Das Leben des Sid Vicious
Die Tödliche Doris, West Germany 1981, 10'
Not long after the death of Sid Vicious from heroine overdose in 1979, Max Müller and Nikolaus Utermöhlen of Die Tödliche Doris (Deadly Doris) re-staged the life of the infamous bassist of the Sex Pistols. For the lead role, they chose Oskar, three-year-old son of Dagmar Dimitroff, drummer of Die Tödliche Doris. Babyish Sid with spiky hair waddles down a West Berlin street, wearing a ripped up Swastika T-shirt, before he eventually stabs his girl-friend Nancy Spungen on the bed, played by seven-year-old Angie.
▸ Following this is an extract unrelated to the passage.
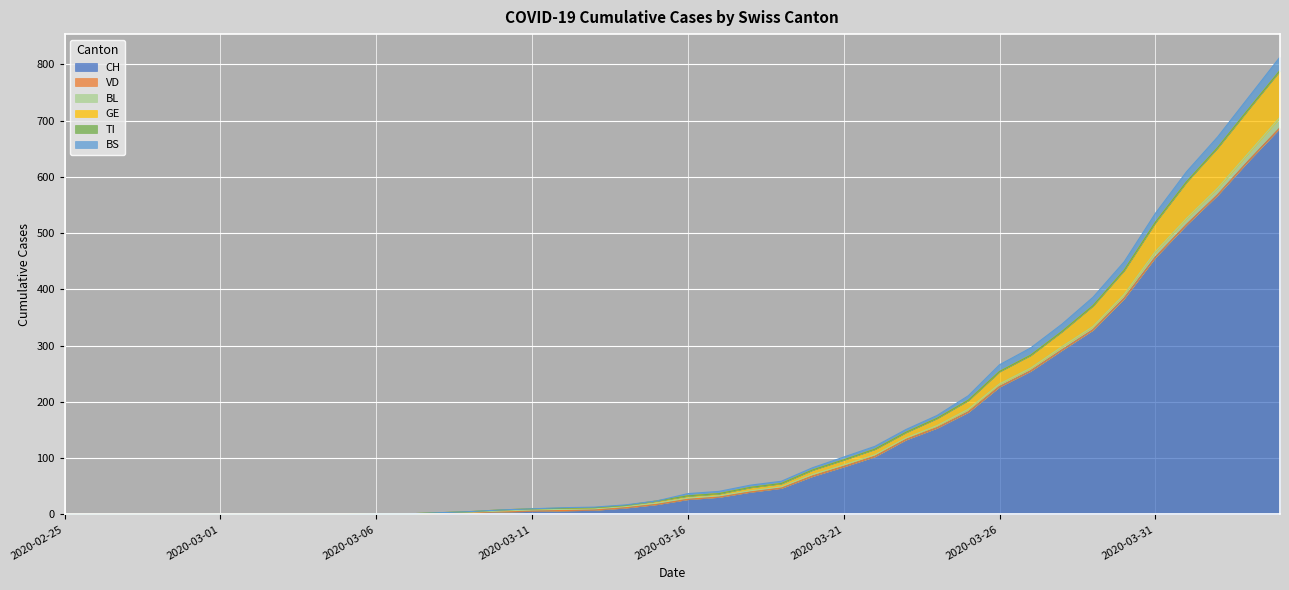

True or false: BS and CH intersect in this chart.

False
The insertion of children in such adult context (drugs, sex, punk, and the willful provocation of Nazi symbols) is alternately hilarious and shocking, a true expression of the experimental extravaganza and counterculture at the time.
Persona Non Grata
Christoph Doering, West Germany 1981, 16'
The world at war plays on a TV screen in an empty space. While the light sets over the city, a young man eventually takes the TV and throws it out of the window. This is the moment for him to head out into the dark, ecstatic jungle of the night full of punk music, drugs and wild drives on the city's highway. The films of Christoph Doering, who was a member of the artist group Notorische Reflexe, are key to West Berlin's notorious super-8 scene of the early 1980s.
Geld
Brigitte Bühler & Dieter Hormel, West Germany 1983, 4'
Even before music videos revolutionized the industry and MTV arrived in Germany, Geld (Money) was produced and released as a video clip for the all-female band Malaria!. Bühler and Hormel shot the band members around Gudrun Gut and Bettina Köster in an empty cellar. Streaks of light were projected onto the musician's faces and androgynous bodies, and refilmed on super-8 so that they seem to peek out from behind a layer of torn darkness. This low-tech effect combined with double exposure and cross fading creates a striking visualization of the nebulous lyrics of the song: "there is no clarity / there is no fog / ah, if I weren't hungy / how happy would I be / our belief is our world / our belief is our money."
Naturkatastrophenkonzert
Die Tödliche Doris, West Germany 1983, 3'
On a sand heap in front of the Berlin Wall, Die Tödliche Doris stages their Naturkatastrophenkonzert (Natural Catastrophy Concert), shot on video for West German TV. After the microphone has been set on fire, short musical pieces are played in an overly amateurish fashion. The group around Wolfgang Müller, Käthe Kruse and Nikolaus Utermöhlen existed from 1980–87, and represented one of West Berlin's most idiosyncratic artistic formations that mixed music, art, performance, and film.